The CIA's meddling looks sinister in retrospect (though it seemed essential in 1948, when policymakers feared Stalin could start a revolution in Italy and France "just by picking up the phone"). The actual impact of the aid is also a source of dispute. Some economists have argued that the plan played only a superficial role in Europe's recovery. They point to Europe's pent-up innovation and restorative will. But the fact is that from 1938 to 1947 the standard of living in Europe had been declining by about 8 percent a year. After the arrival of the first Marshall aid, the arrows all turned up. Europe's per capita GNP rose by a third between 1948 and 1951. American technicians brought know-how to Europe and reaped enormous good will.

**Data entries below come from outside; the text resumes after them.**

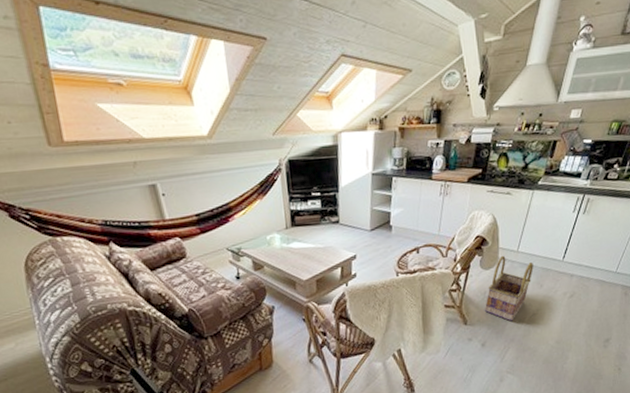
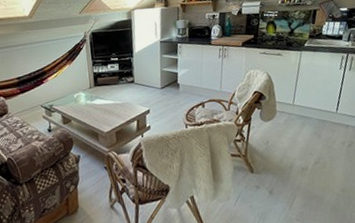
basket: present [485,255,534,322] -> none [268,108,310,170]

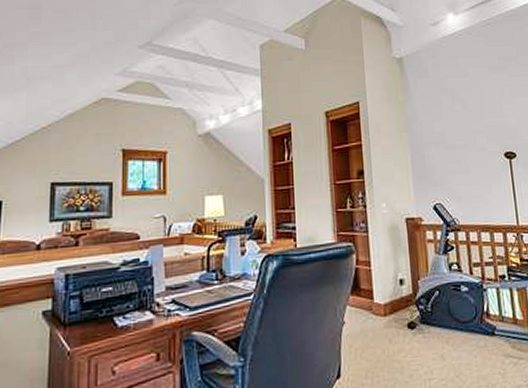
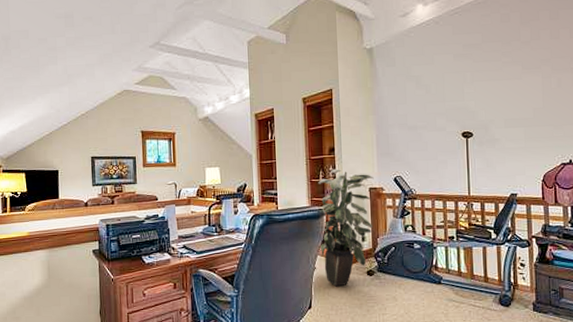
indoor plant: none [345,196,412,347] -> present [318,169,374,287]

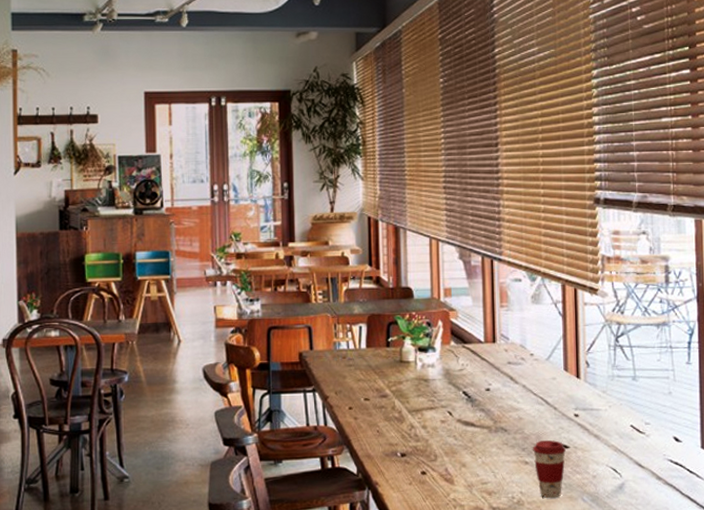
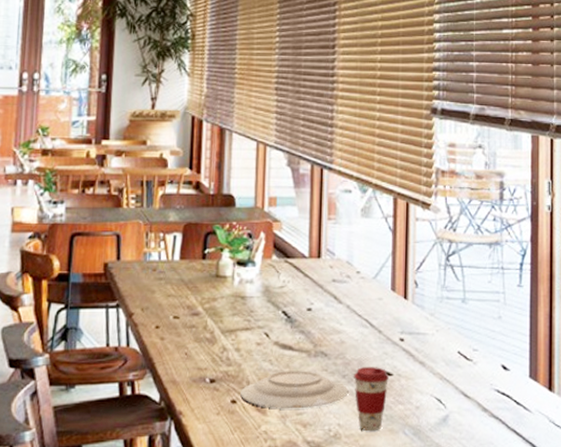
plate: none [429,445,529,479] -> present [240,371,349,408]

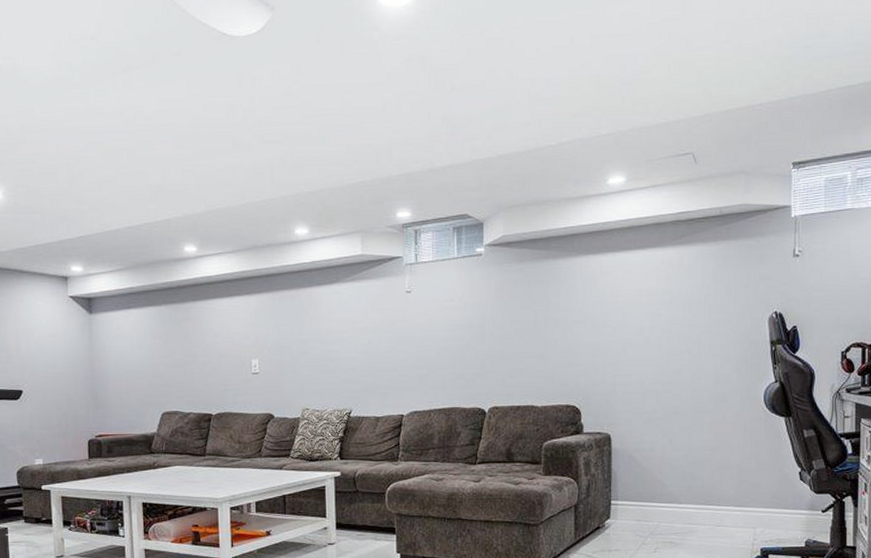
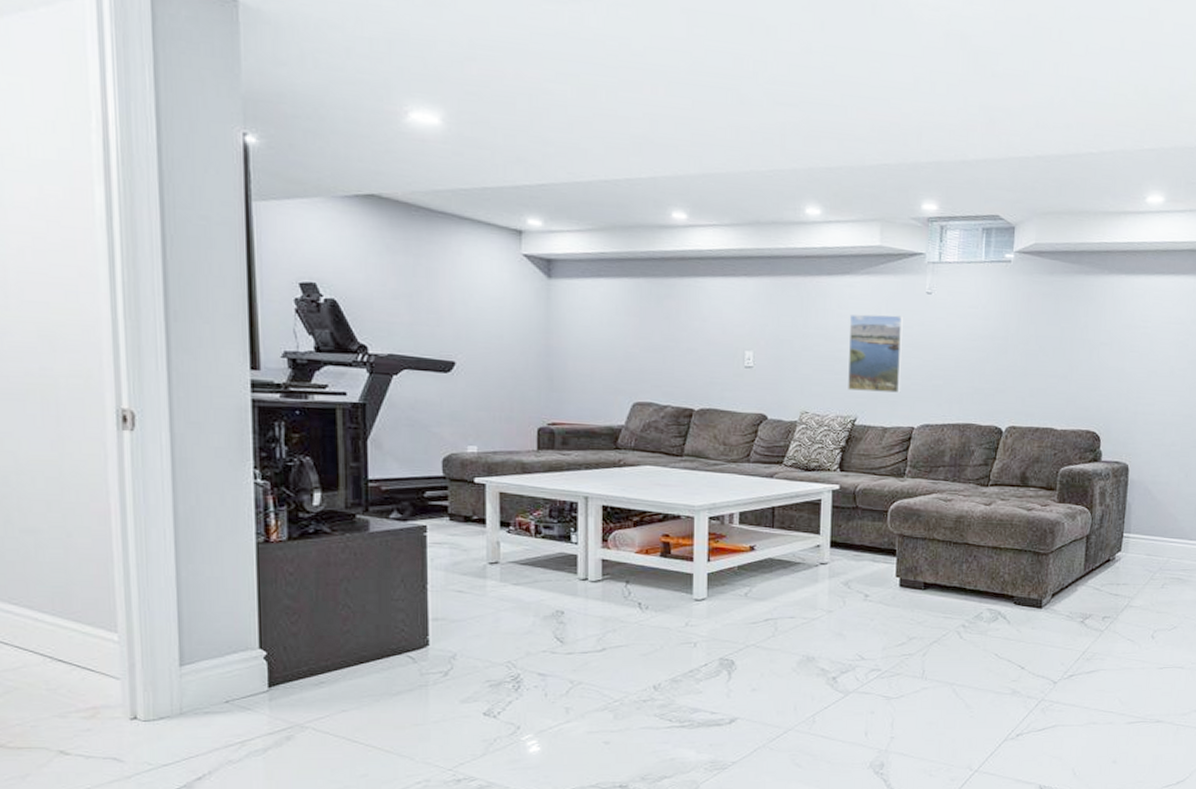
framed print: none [339,315,390,386] -> present [848,314,904,393]

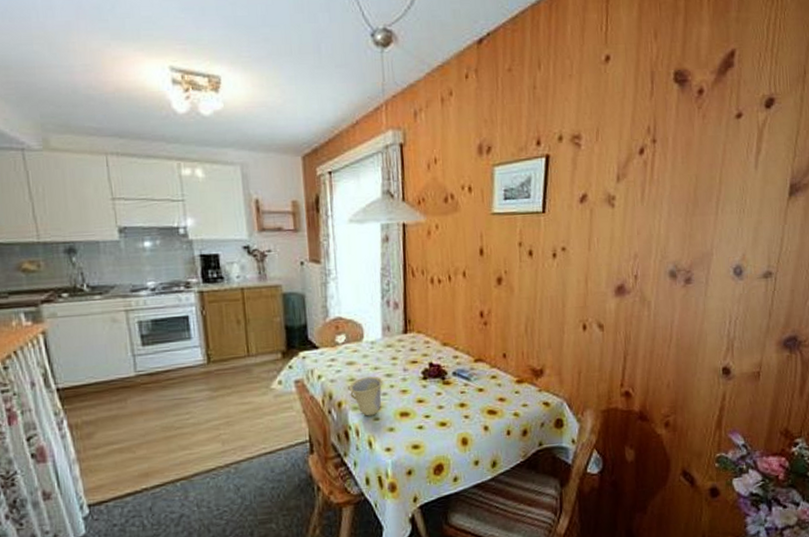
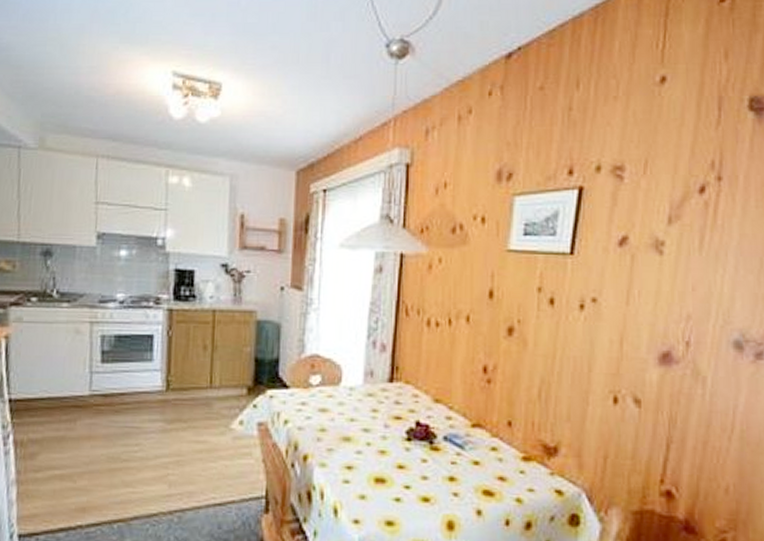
cup: present [348,376,383,416] -> none [317,428,359,477]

Perhaps America's best export was hope. The Marshall Plan arrived at a time of despondency as well as hardship. Forced to work together, Europeans overcame some historic enmities while America shed its tradition of peacetime isolationism. Ties strengthened by the Marshall Plan evolved into the Western Alliance that stood fast until communism crumbled of its own weight in the Soviet Union. Some of the men who made the Marshall Plan possible saw the romantic and epic quality of their task. It was "one of the greatest and most honorable adventures in history," wrote Dean Acheson. His friend and successor at State, Bob Lovett, had a more practical view: the Marshall Plan was that rare government program that came in on budget, accomplished its goal - and then ended.

The men who made the Marshall Plan were practical, and their motivations can be regarded coldly as a matter of econom- ics and power. But they also wanted to act because they believed that saving Europe was the right and only thing to do. They achieved that rarity among nations - a bold act by one that benefited all.